Section 1-45 of the Act provides that the Act does not restrict an employer’s right to require the following to maintain the confidentiality of allegations of unlawful employment practices made by others:

  1. Employees who, as part of their assigned job duties, “receive complaints or investigate allegations relating to unlawful employment practices,” or “otherwise have access to confidential personnel information;”
  2. Employees and third parties who are asked to participate in an investigation of unlawful employment practices, and to maintain reasonable confidentiality while the investigation is pending and thereafter;
  3. Employees and third parties who receive attorney work product or attorney-client privileged information as part of any dispute, controversy, or legal claim involving an unlawful employment practice;
  4. Any individual subject to a legal or evidentiary privilege by law; or
  5. Any third party engaged or hired by an employer to investigate complaints of unlawful employment practice.

Notably, the Act does not apply to contracts subject to the Illinois Public Labor Relations Act or the National Labor Relations Act and provides that any conflicts between the Act and a collective bargaining agreement would be resolved in favor of the latter.

Remedies for Noncompliance

Provisions that violate the Act will be considered void under Illinois law. The Act expressly provides that confidentiality and arbitration provisions voided by the Act will be “severable,” meaning that the remainder of the agreement can be enforced if it is otherwise lawful. The Act does not create any independent claim for damages or penalties against an employer.

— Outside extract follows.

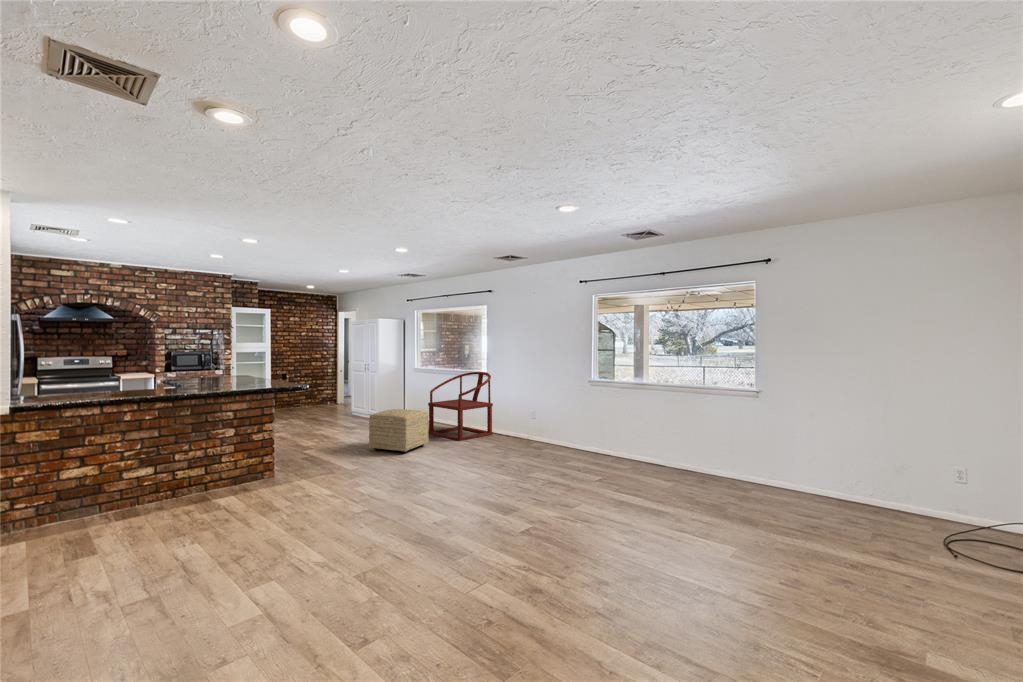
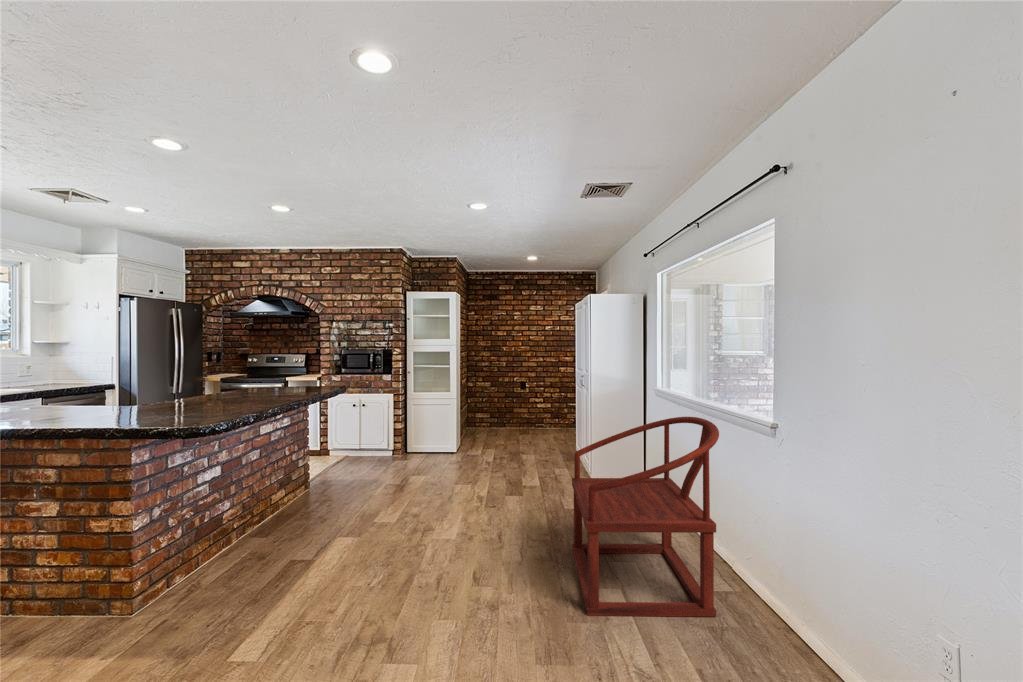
ottoman: present [369,409,428,453] -> none [373,488,491,623]

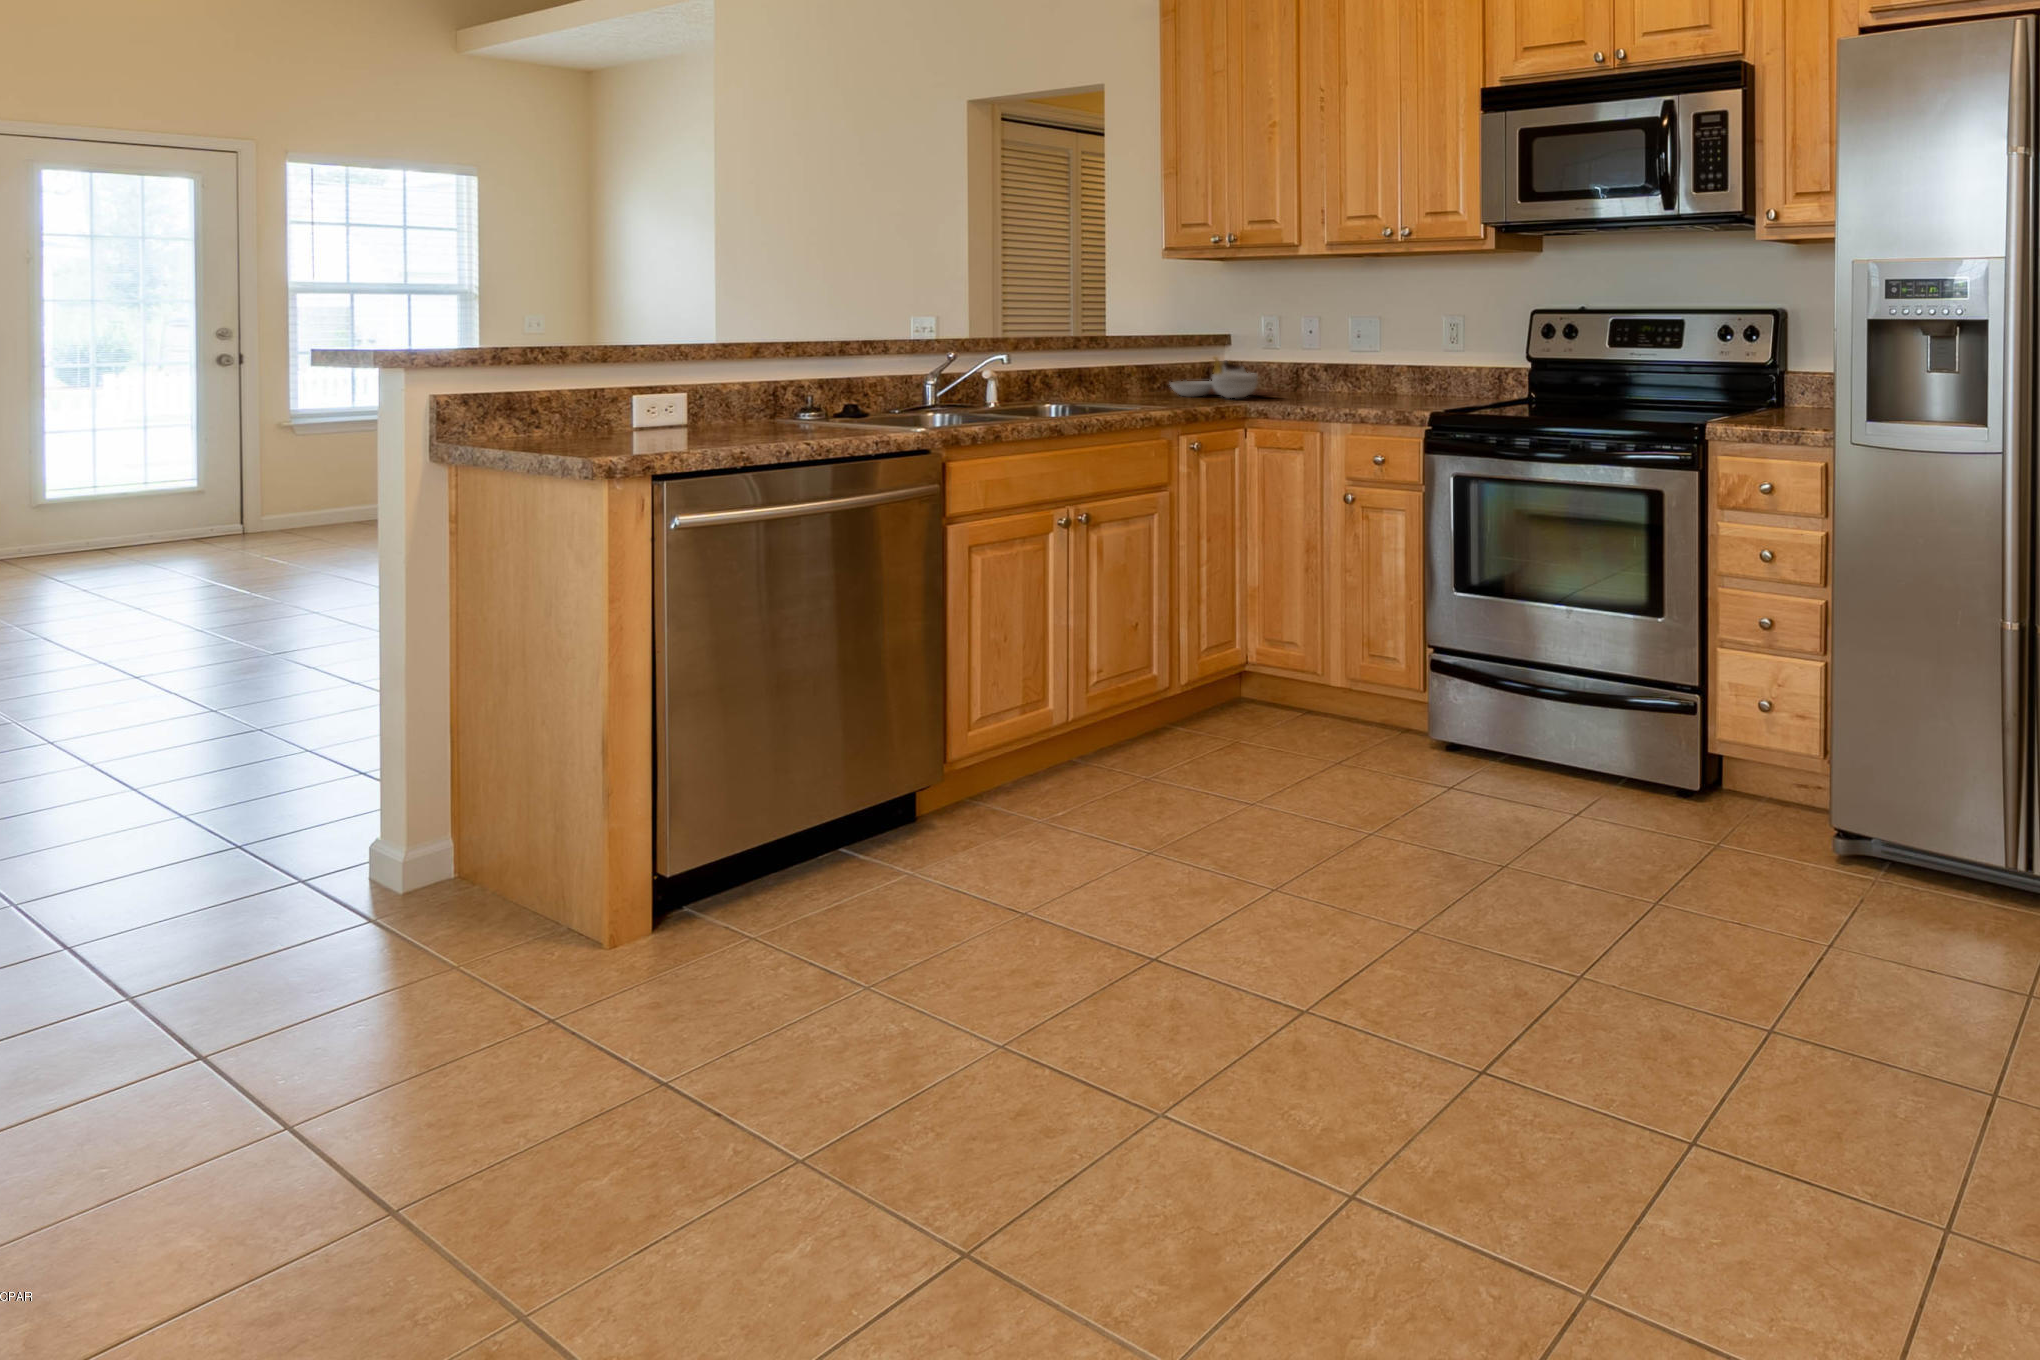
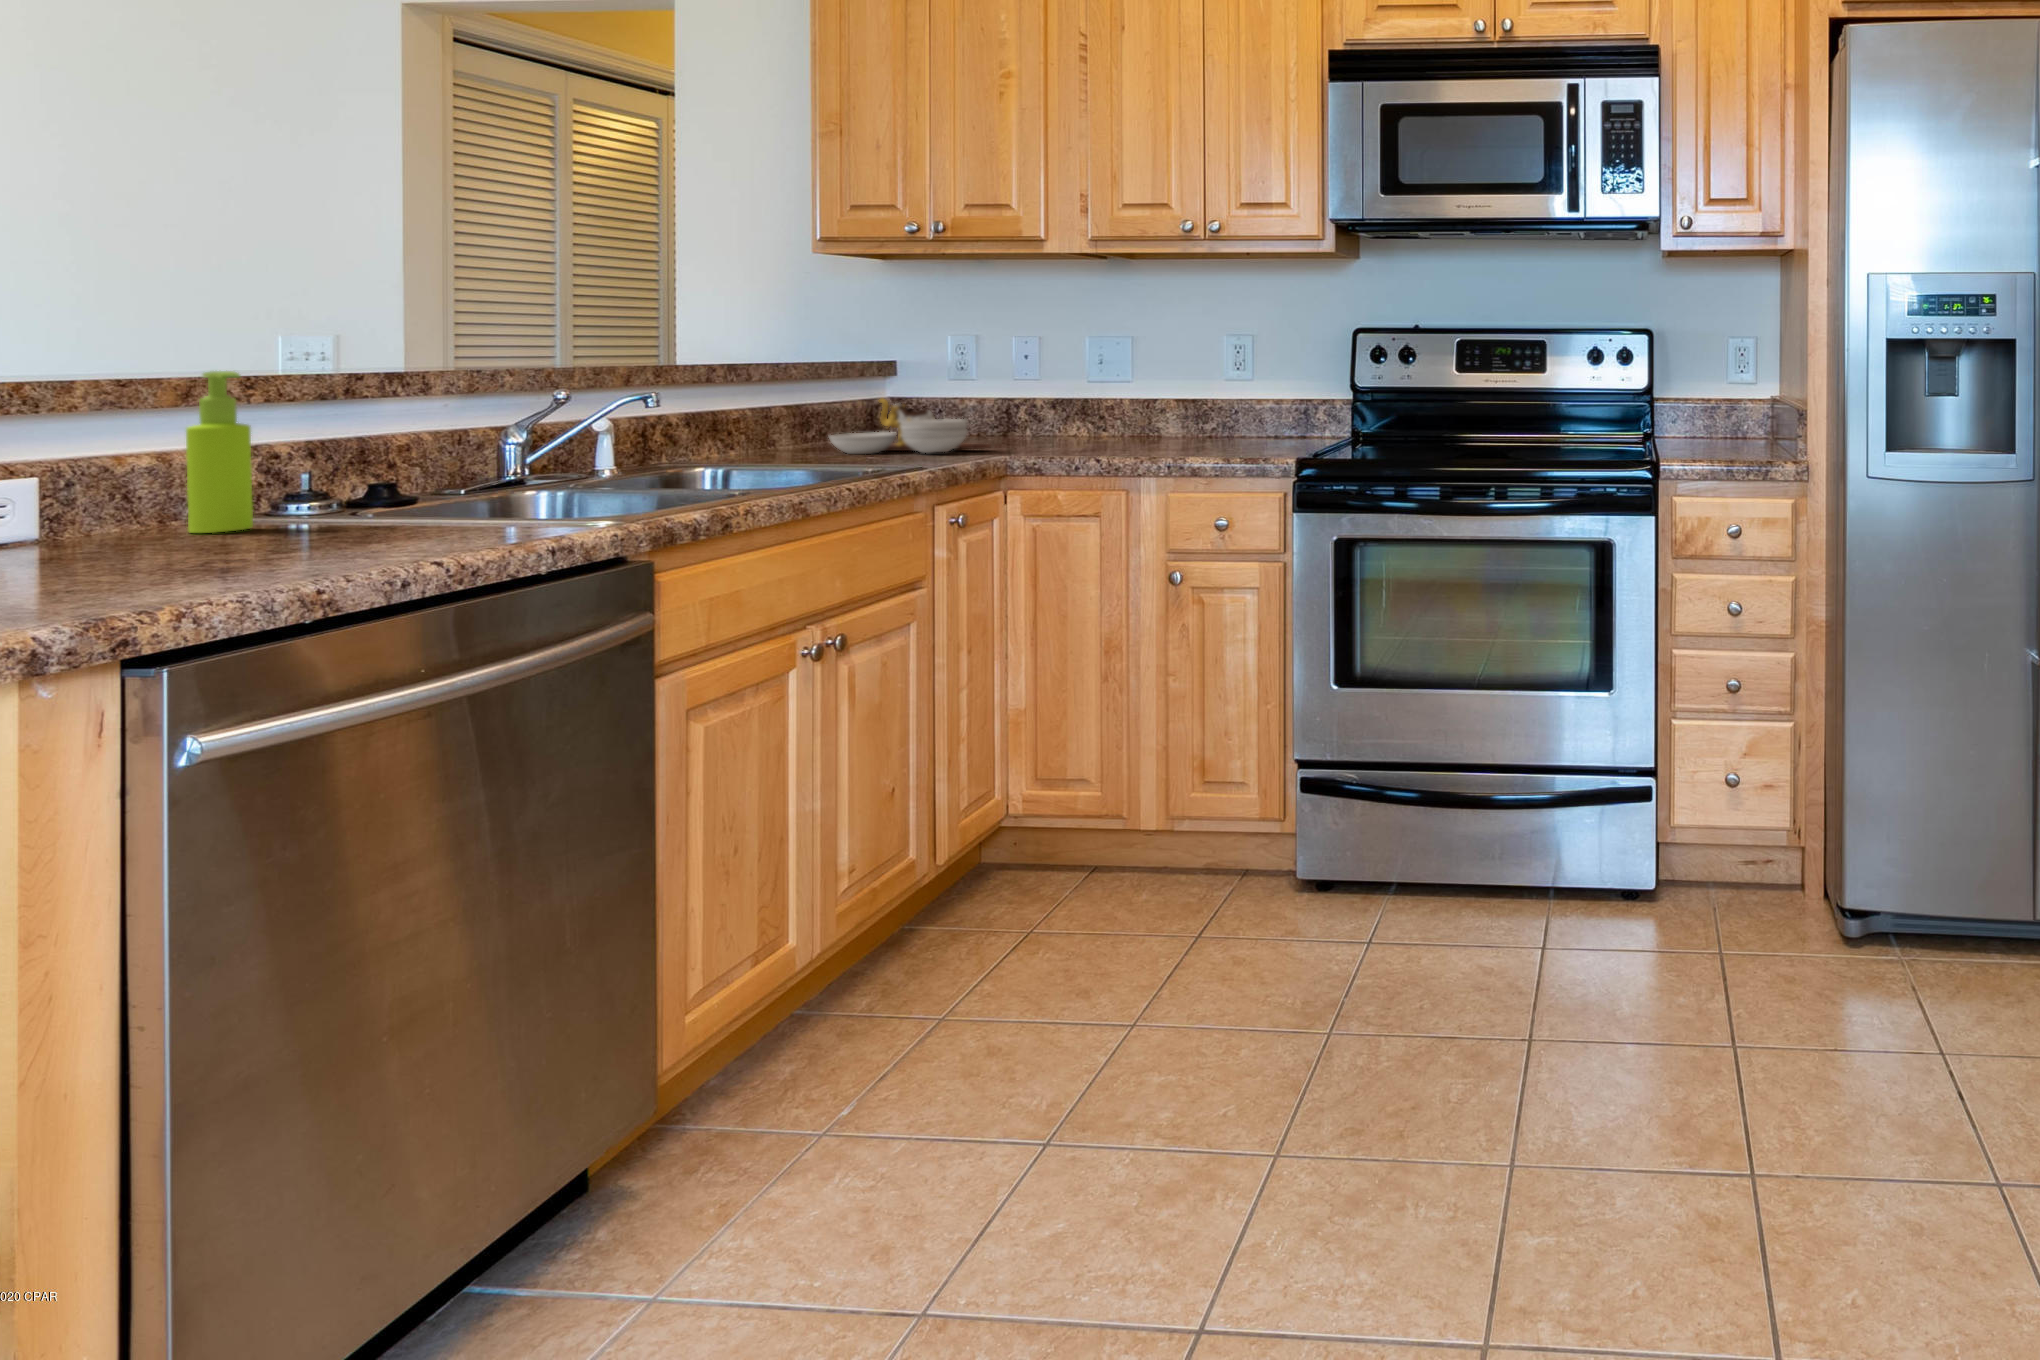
soap dispenser: none [753,341,782,425] -> present [186,371,253,533]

However, the Act allows an employee who successfully challenges a provision of a contract under the Act to recover their reasonable attorneys’ fees and costs.

Key Points For Employers

  • Once signed by Governor Pritzker, the Act will take effect on January 1, 2020. The Act will apply to contracts “entered into, modified, or extended” on or after that date.
  • Employers should carefully review their form agreements as well as existing agreements that may be modified or extended after January 1, 2020, to confirm that they meet all requirements of the Act.
  • Employers may wish to wait before implementing any changes to their practices relating to arbitration agreements, as the Act is likely to face legal challenges to the extent that it seeks to limit the use of arbitration.